*** Begin section ***
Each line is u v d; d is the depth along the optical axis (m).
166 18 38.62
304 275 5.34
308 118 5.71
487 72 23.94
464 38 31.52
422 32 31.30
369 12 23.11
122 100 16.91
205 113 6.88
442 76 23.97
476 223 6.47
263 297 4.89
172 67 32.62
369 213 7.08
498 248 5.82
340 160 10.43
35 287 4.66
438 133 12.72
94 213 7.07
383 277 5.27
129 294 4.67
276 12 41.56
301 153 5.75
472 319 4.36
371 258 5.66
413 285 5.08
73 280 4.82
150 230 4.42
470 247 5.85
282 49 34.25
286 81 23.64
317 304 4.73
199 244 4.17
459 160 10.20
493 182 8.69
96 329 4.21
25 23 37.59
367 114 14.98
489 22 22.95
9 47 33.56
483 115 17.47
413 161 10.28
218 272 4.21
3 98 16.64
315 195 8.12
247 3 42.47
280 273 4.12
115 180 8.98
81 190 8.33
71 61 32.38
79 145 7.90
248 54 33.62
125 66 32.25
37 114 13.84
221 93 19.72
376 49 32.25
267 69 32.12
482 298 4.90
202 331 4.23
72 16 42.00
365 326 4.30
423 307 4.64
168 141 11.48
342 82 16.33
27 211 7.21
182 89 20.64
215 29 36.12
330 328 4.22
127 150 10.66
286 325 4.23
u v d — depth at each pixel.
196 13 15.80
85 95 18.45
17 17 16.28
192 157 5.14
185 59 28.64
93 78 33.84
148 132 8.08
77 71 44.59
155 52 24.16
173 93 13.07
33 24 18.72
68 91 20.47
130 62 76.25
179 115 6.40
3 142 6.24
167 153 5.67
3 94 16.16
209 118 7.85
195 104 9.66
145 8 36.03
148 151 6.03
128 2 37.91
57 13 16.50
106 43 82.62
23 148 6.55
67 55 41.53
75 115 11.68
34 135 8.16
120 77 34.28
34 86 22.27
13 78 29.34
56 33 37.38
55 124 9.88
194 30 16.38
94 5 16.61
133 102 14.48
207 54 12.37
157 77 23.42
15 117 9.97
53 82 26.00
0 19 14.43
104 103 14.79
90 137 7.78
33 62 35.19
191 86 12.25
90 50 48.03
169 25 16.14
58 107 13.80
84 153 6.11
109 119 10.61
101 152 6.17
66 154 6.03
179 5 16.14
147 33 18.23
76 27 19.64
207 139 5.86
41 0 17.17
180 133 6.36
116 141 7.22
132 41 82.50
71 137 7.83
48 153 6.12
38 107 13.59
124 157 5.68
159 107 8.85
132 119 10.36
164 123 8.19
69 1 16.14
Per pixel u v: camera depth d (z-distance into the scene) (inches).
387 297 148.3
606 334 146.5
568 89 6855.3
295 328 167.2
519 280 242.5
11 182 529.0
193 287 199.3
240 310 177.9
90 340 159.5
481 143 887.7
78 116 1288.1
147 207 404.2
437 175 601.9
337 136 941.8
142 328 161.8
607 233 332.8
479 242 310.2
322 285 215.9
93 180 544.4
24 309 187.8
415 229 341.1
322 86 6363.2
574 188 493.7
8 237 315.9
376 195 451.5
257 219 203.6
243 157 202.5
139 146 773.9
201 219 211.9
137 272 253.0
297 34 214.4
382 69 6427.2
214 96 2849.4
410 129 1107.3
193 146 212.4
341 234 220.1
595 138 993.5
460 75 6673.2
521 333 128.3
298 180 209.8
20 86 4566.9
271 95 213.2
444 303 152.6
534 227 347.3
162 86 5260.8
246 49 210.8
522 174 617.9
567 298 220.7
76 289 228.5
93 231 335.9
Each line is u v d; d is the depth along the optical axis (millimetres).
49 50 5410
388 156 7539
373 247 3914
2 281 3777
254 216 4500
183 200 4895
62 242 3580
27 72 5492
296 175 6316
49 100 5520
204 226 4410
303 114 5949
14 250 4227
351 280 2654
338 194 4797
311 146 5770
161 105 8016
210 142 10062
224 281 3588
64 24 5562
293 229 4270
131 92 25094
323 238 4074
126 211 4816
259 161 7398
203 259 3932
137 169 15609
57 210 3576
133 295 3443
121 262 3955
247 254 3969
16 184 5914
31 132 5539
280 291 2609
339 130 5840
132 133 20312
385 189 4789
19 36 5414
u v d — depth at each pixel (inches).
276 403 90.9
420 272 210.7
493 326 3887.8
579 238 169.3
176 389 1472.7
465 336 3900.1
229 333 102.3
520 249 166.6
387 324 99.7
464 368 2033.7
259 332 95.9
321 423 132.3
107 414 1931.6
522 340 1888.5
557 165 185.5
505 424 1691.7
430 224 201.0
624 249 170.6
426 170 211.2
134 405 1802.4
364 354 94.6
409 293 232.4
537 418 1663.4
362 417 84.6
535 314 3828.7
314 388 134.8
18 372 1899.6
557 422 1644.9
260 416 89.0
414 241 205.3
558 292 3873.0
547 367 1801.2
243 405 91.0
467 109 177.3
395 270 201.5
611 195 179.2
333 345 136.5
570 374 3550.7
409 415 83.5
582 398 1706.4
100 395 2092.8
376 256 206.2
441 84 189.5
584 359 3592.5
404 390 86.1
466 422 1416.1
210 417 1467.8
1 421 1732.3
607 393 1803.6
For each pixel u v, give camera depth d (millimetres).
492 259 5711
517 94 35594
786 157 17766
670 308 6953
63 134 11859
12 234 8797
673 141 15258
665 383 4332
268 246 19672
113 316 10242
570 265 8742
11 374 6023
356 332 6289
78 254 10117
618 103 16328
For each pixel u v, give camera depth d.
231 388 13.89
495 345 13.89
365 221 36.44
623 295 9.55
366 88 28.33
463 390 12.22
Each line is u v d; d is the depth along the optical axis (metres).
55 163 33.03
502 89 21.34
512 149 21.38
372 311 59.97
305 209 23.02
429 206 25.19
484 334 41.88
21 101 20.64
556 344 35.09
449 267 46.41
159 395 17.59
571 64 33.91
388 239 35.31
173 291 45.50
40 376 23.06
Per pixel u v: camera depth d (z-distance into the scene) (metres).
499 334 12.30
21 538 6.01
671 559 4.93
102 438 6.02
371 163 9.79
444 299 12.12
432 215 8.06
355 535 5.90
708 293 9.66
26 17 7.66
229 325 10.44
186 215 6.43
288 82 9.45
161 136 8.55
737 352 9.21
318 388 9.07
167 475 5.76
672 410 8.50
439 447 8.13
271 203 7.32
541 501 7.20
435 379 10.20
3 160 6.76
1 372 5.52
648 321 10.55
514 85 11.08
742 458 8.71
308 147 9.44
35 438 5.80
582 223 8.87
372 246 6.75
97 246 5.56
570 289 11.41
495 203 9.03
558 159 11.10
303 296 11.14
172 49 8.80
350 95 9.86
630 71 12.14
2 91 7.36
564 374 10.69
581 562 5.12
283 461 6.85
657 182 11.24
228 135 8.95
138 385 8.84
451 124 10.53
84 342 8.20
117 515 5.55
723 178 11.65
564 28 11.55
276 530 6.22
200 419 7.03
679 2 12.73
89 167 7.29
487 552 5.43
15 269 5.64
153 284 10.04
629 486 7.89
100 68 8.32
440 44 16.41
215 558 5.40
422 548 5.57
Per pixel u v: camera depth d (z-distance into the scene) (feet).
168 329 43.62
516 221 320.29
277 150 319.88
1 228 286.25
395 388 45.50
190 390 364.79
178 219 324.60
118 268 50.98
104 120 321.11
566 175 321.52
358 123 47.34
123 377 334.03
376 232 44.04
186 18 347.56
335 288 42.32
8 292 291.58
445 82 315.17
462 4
*** End section ***
**INSTRUCTIONS TO FOLLOW:** From the records above, copy out the line with "376 195 451.5", the line with "534 227 347.3", and every line between them, word for word.

**YOUR RESPONSE:**
376 195 451.5
257 219 203.6
243 157 202.5
139 146 773.9
201 219 211.9
137 272 253.0
297 34 214.4
382 69 6427.2
214 96 2849.4
410 129 1107.3
193 146 212.4
341 234 220.1
595 138 993.5
460 75 6673.2
521 333 128.3
298 180 209.8
20 86 4566.9
271 95 213.2
444 303 152.6
534 227 347.3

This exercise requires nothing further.